Era muy raro verla tan alegre.
Esta Señorita Sinclair era verdaderamente la estrella de la suerte de la familia.
Vivian pasó todo el día con Stella.
Pintando por la mañana.
Acompañándola a sus tratamientos por la tarde.
Con Vivian allí, Stella se comportó mucho mejor de lo que cualquiera esperaba.
Incluso el progreso de su tratamiento mejoró a pasos agigantados.
Así, Vivian se mudó oficialmente para quedarse con Stella en la casa de los Thorne.
Y después de esa cena, Julian nunca regresó.

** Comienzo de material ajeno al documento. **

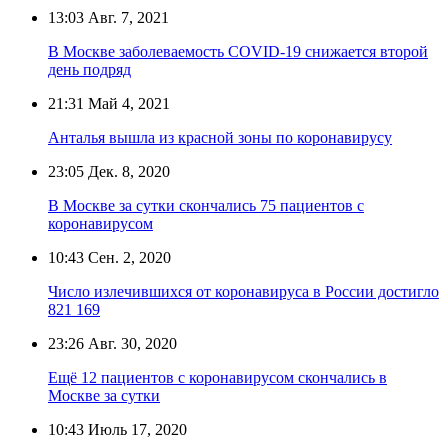
13:03
Авг. 7, 2021
В Москве заболеваемость COVID-19 снижается второй
день подряд
21:31
Май 4, 2021
Анталья вышла из красной зоны по коронавирусу
23:05
Дек. 8, 2020
В Москве за сутки скончались 75 пациентов с
коронавирусом
10:43
Сен. 2, 2020
Число излечившихся от коронавируса в России достигло
821 169
23:26
Авг. 30, 2020
Ещё 12 пациентов с коронавирусом скончались в
Москве за сутки
10:43
Июль 17, 2020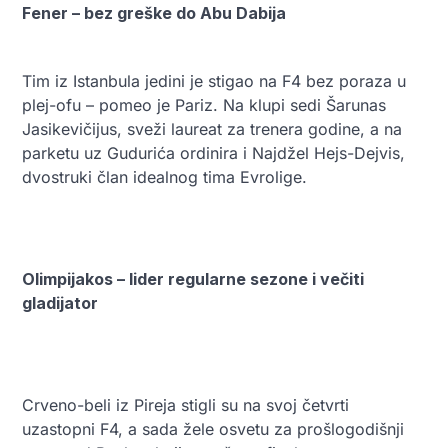
Fener – bez greške do Abu Dabija
Tim iz Istanbula jedini je stigao na F4 bez poraza u
plej-ofu – pomeo je Pariz. Na klupi sedi Šarunas
Jasikevičijus, sveži laureat za trenera godine, a na
parketu uz Gudurića ordinira i Najdžel Hejs-Dejvis,
dvostruki član idealnog tima Evrolige.
Olimpijakos – lider regularne sezone i večiti
gladijator
Crveno-beli iz Pireja stigli su na svoj četvrti
uzastopni F4, a sada žele osvetu za prošlogodišnji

Dos días seguidos, Vivian no lo vio ni una vez.
Irónicamente, la tensión dentro de Vivian que había estado tensa desde esa noche finalmente se aflojó.
Se encontró mucho más a gusto en Villa Crestfall.
Mientras tanto, las cosas en la Familia Grant habían sido puestas patas arriba nuevamente, gracias a su misteriosa desaparición.
Pasó otro día antes de que Patrick Powell la llamara.
—Jefa, hay un gran problema en la Familia Grant.
—¡Su suegra acaba de ser apuñalada por su suegro!